> SHORT EXERCISE:
Rewrite the lines of the listing from its beginning through the line containing "21: (764, 365)", inclusive, substituting "upper-left" for "top-left" and changing nothing else.

#### PROVIDED MATERIAL

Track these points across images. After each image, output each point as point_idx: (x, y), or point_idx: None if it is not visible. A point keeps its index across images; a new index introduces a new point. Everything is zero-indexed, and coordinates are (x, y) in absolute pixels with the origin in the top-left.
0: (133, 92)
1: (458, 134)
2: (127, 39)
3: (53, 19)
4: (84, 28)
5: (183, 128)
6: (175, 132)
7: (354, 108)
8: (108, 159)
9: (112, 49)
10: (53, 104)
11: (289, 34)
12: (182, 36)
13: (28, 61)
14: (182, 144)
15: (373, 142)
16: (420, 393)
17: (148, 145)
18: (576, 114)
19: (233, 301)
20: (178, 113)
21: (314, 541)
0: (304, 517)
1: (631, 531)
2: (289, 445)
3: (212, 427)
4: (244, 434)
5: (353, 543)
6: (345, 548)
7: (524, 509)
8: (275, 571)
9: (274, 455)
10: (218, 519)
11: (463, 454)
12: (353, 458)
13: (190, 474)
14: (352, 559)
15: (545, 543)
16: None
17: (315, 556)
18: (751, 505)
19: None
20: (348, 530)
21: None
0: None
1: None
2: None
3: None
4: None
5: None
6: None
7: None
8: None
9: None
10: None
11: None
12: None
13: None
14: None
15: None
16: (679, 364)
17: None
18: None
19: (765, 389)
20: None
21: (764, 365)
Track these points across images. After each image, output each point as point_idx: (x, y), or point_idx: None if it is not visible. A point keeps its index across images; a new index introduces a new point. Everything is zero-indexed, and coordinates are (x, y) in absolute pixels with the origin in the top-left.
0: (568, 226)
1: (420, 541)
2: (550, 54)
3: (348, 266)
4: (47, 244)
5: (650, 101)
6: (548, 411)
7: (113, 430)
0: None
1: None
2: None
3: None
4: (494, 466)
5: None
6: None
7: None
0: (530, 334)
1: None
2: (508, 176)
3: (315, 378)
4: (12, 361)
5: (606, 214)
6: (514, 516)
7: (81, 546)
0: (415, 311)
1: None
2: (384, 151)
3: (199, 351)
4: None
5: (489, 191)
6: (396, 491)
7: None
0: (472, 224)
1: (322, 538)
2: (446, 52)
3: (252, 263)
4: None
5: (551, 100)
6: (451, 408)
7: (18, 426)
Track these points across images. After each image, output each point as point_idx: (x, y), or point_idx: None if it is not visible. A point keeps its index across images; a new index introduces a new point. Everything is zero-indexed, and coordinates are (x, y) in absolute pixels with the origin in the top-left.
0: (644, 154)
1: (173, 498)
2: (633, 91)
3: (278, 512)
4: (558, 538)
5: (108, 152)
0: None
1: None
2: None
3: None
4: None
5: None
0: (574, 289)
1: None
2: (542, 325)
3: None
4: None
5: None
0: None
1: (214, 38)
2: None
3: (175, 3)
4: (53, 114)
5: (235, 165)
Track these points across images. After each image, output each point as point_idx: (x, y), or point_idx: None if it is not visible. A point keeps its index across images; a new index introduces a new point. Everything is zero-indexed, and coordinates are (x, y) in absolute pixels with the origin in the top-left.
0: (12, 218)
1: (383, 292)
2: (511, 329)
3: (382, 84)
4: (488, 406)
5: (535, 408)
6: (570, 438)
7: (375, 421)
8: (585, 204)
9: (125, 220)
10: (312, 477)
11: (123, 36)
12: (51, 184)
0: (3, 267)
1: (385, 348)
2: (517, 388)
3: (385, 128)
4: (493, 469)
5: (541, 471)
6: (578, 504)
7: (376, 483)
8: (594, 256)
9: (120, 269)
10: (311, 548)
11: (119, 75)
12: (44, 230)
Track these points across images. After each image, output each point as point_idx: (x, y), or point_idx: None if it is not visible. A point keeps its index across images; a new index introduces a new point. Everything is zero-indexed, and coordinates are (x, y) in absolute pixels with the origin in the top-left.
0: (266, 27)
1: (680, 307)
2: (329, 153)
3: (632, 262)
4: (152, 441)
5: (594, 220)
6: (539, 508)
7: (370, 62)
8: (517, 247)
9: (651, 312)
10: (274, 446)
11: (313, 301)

########

> RESULT OF THE EXERCISE:
Track these points across images. After each image, output each point as point_idx: (x, y), or point_idx: None if it is not visible. A point keeps its index across images; a new index introduces a new point. Everything is zero-indexed, and coordinates are (x, y) in absolute pixels with the origin in the upper-left.
0: (133, 92)
1: (458, 134)
2: (127, 39)
3: (53, 19)
4: (84, 28)
5: (183, 128)
6: (175, 132)
7: (354, 108)
8: (108, 159)
9: (112, 49)
10: (53, 104)
11: (289, 34)
12: (182, 36)
13: (28, 61)
14: (182, 144)
15: (373, 142)
16: (420, 393)
17: (148, 145)
18: (576, 114)
19: (233, 301)
20: (178, 113)
21: (314, 541)
0: (304, 517)
1: (631, 531)
2: (289, 445)
3: (212, 427)
4: (244, 434)
5: (353, 543)
6: (345, 548)
7: (524, 509)
8: (275, 571)
9: (274, 455)
10: (218, 519)
11: (463, 454)
12: (353, 458)
13: (190, 474)
14: (352, 559)
15: (545, 543)
16: None
17: (315, 556)
18: (751, 505)
19: None
20: (348, 530)
21: None
0: None
1: None
2: None
3: None
4: None
5: None
6: None
7: None
8: None
9: None
10: None
11: None
12: None
13: None
14: None
15: None
16: (679, 364)
17: None
18: None
19: (765, 389)
20: None
21: (764, 365)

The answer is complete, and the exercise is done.